What I am thinking about is that I will no longer have to be the only person putting our daughter to bed. I will have someone else to talk to at the end of the day, besides a cute chocolate lab. I'm thinking about waking up to he and Little Tink playing quietly in the living room on the weekend so I can get an extra hour of sleep. Having him walk back in the door after he's already left for work because he stopped to buy me a Vanilla chai. Having him come home for lunch to spend time with us even if it means he has to eat on the drive back. Having him drive me home after I have a procedure done, instead of waiting an hour after so I can drive myself home. Cuddling up to him with a good book while he plays the "idot box" as my sister in law so affectionately and accurately named it...that's the PS3 if you couldn't figure it out. Not being the only person that has to drive. That is a huge one. When he was home on R&R, I would just automatically go for the driver's seat...but he sweetly said "I'll drive if you want". Not having to be the only person with responsibility just seems like such a relief. Sure, I'll still mow the yard because he blows up with hives at the very sight of trimmed grass, but he will take the vehicles to get serviced so I don't have to sit with a squirmy toddler and wait for them. I'll have dinner on the table when he's home from work and do the dishes so he can spend time with his daughter, but he'll cook for me all weekend long and maybe surprise me with a night out during the week. I'll gag at opening that gym bag, but he'll hold my hand while they take a pint of blood with a needle the size of a straw. 
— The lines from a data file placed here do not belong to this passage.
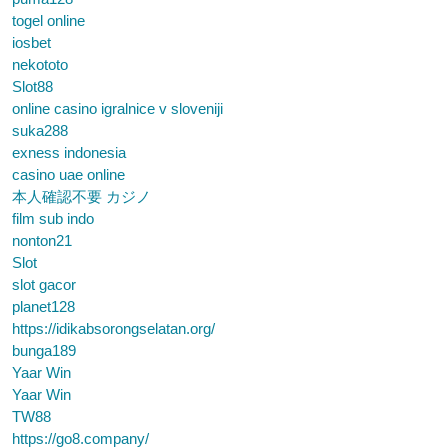
togel online
iosbet
nekototo
Slot88
online casino igralnice v sloveniji
suka288
exness indonesia
casino uae online
本人確認不要 カジノ
film sub indo
nonton21
Slot
slot gacor
planet128
https://idikabsorongselatan.org/
bunga189
Yaar Win
Yaar Win
TW88
https://go8.company/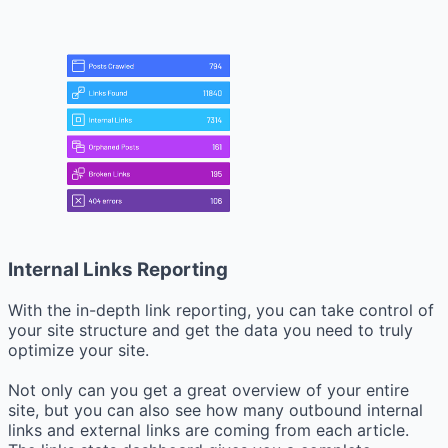
Internal Links Reporting
With the in-depth link reporting, you can take control of
your site structure and get the data you need to truly
optimize your site.
Not only can you get a great overview of your entire
site, but you can also see how many outbound internal
links and external links are coming from each article.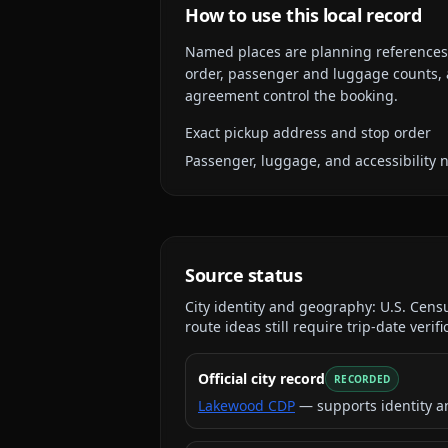
How to use this local record
Named places are planning references, n
order, passenger and luggage counts, a
agreement control the booking.
Exact pickup address and stop order
Passenger, luggage, and accessibility 
Source status
City identity and geography:
U.S. Cen
route ideas still require trip-date verifi
Official city record
RECORDED
Lakewood CDP
— supports identity a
I may nag and complain about cleaning up after him. I may accuse him of being a 3rd child (I consider the dog one), and say things like "I'm NOT your mother" when he asks me why he doesn't have any clean socks. I may lament the fact that I am not doing what I am passionate about right now, and curse every dirty dish that is put into an empty sink, but I realize now what I want more than anything is just to have him here. I don't care about the laundry or the dishes or the dust on the tv. I care about having my best friend beside me when I start my day and when it ends. I long for conversations that aren't ended by a bad internet connection or a blast from a mortar. I just want the simple things back. After seeing what I can do on my own, I know I'm capable of many things and taking care of myself and my child, but that's not the way I want it. Life is a lot more fun when you have someone to share it with.